> Exercise prompt: Write out the material word for word, beginning with the line that contains "What is the change in value from Feb to Apr?" and continuing through the line that contains "What is the sum of all Mar. 31, 2021 values?", with both of those lines included. Leave the pictures out.

> Data records:
▼▼▼
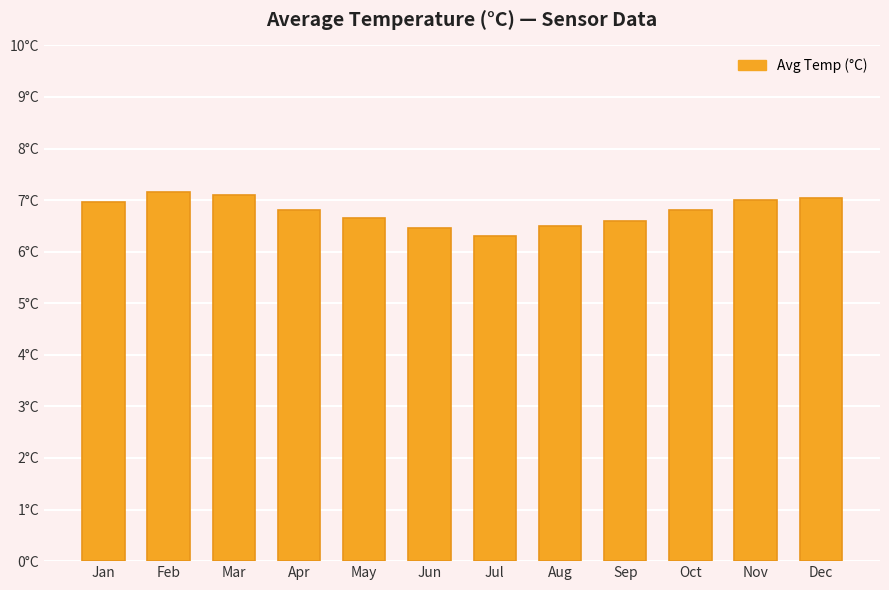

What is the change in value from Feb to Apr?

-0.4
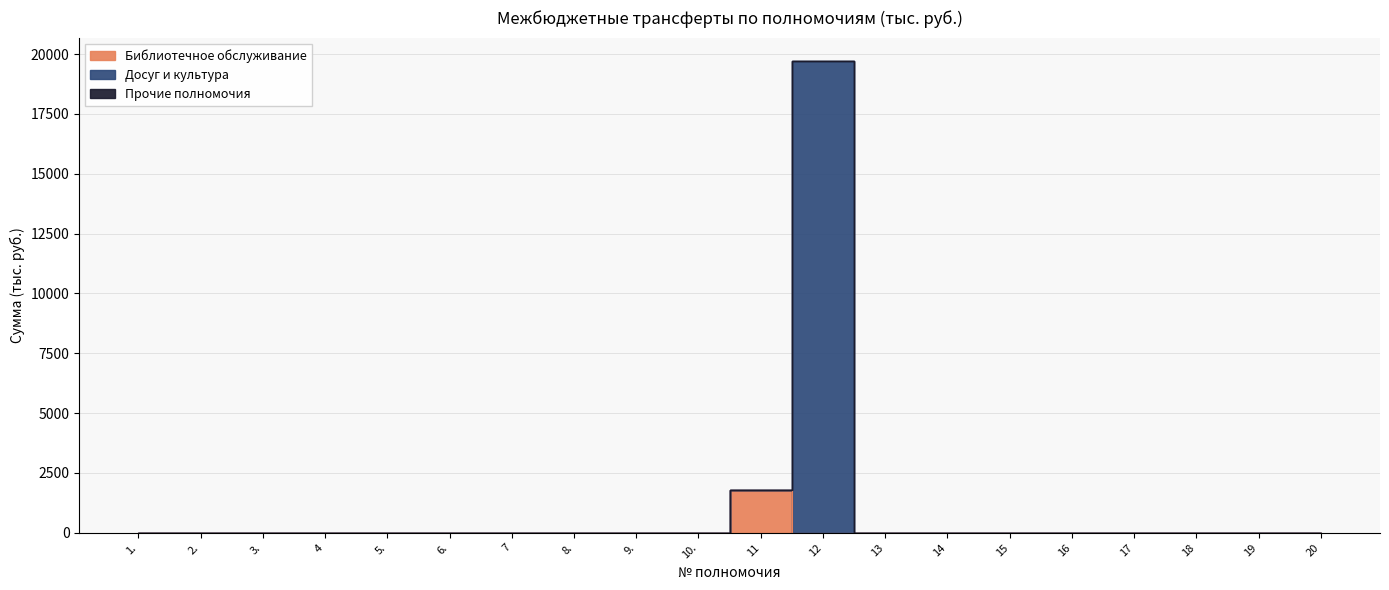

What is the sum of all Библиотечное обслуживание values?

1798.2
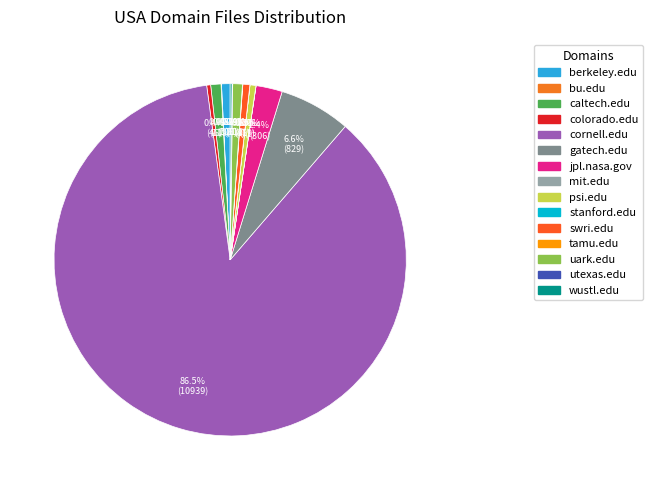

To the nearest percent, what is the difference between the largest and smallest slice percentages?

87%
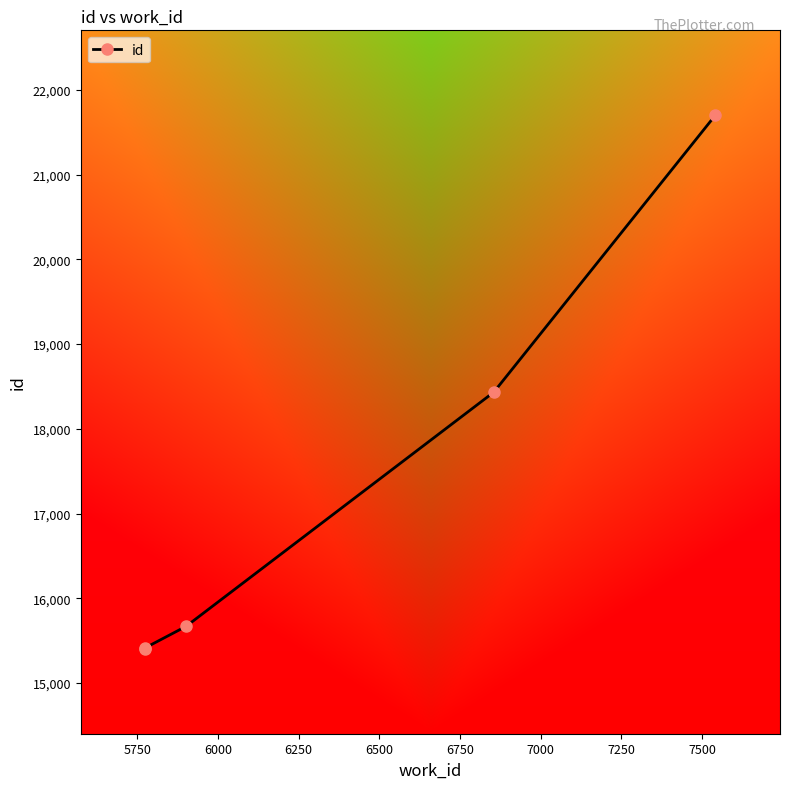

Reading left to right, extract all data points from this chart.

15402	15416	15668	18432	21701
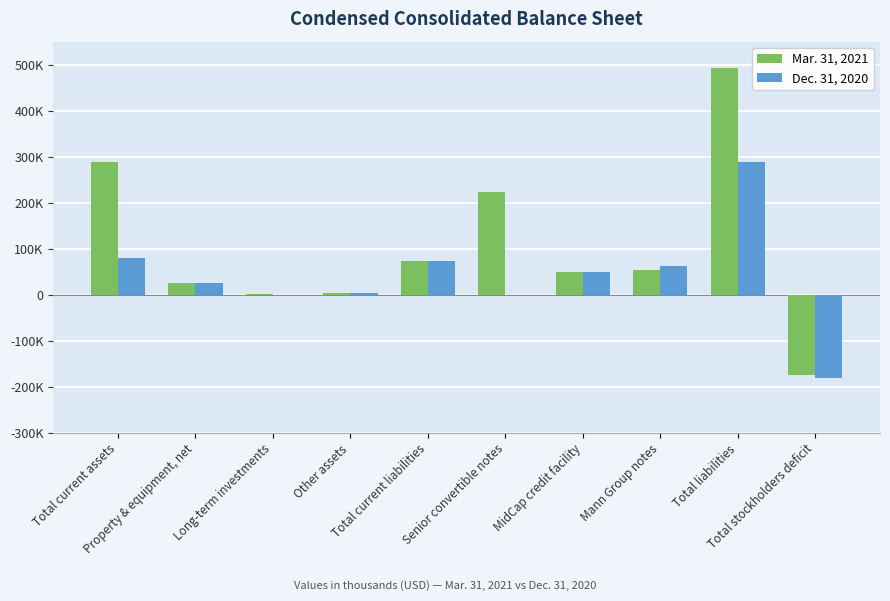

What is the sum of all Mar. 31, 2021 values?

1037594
▲▲▲
▼▼▼
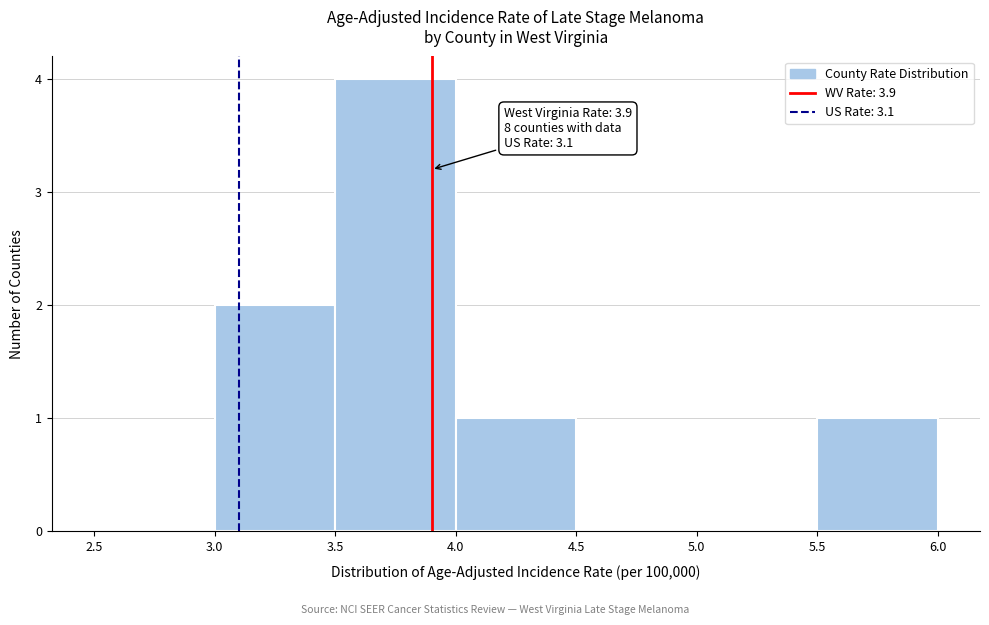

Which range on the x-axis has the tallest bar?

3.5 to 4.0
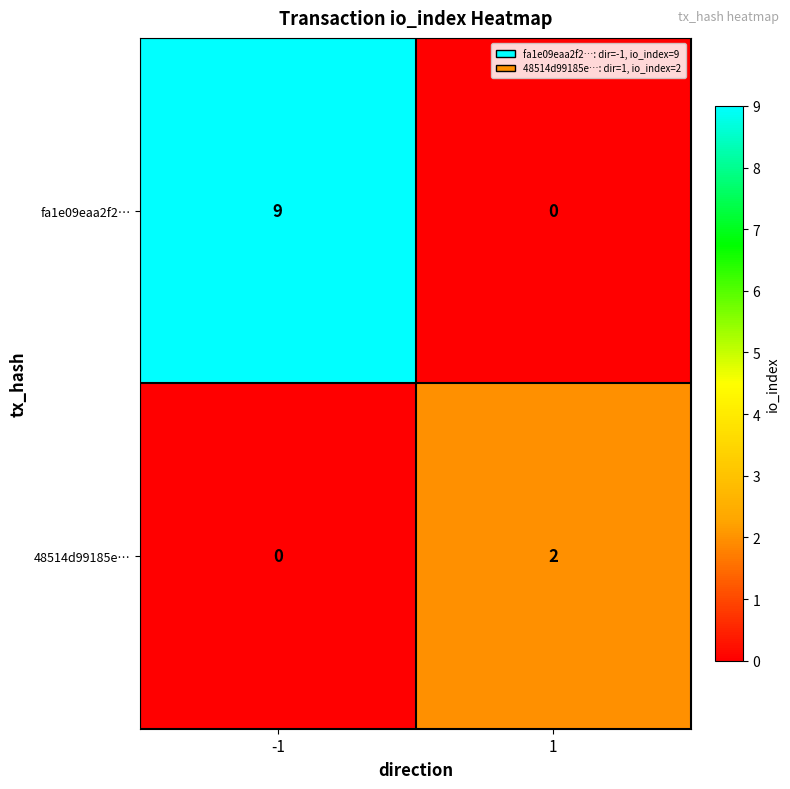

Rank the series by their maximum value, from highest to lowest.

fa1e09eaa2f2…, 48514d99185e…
▲▲▲
> Problem solution:
What is the change in value from Feb to Apr?

-0.4

What is the sum of all Библиотечное обслуживание values?

1798.2

To the nearest percent, what is the difference between the largest and smallest slice percentages?

87%

Reading left to right, extract all data points from this chart.

15402	15416	15668	18432	21701

What is the sum of all Mar. 31, 2021 values?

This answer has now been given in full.